Instruction
Copy out exactly the lines from the one with "sito del Luogo" through the last line of the listing below, both included, but none of the pictures.

Data records
Content starts

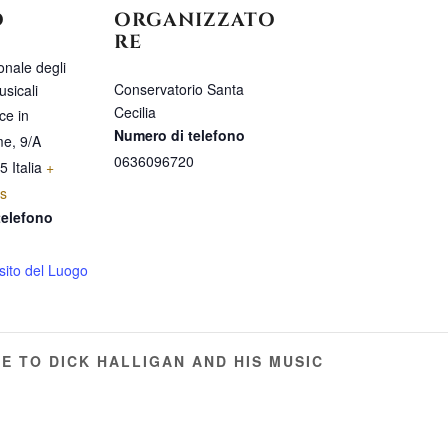
O
ORGANIZZATO
RE
nale degli
Conservatorio Santa
sicali
Cecilia
ce in
Numero di telefono
e, 9/A
0636096720
5
Italia
+
s
telefono
 sito del Luogo
TE TO DICK HALLIGAN AND HIS MUSIC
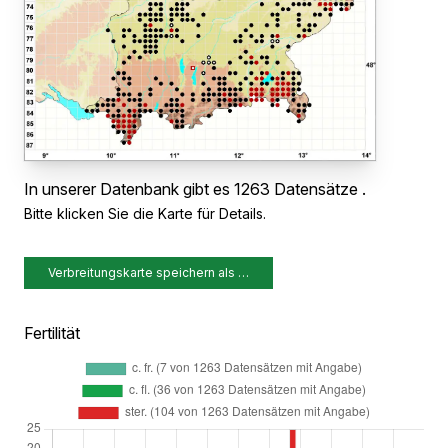
In unserer Datenbank gibt es 1263 Datensätze .
Bitte klicken Sie die Karte für Details.
Verbreitungskarte speichern als …
Fertilität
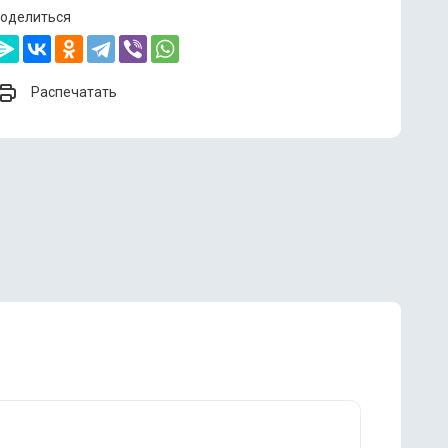
оделиться
Распечатать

Content ends

The answer
 sito del Luogo
TE TO DICK HALLIGAN AND HIS MUSIC
In unserer Datenbank gibt es 1263 Datensätze .
Bitte klicken Sie die Karte für Details.
Verbreitungskarte speichern als …
Fertilität
оделиться
Распечатать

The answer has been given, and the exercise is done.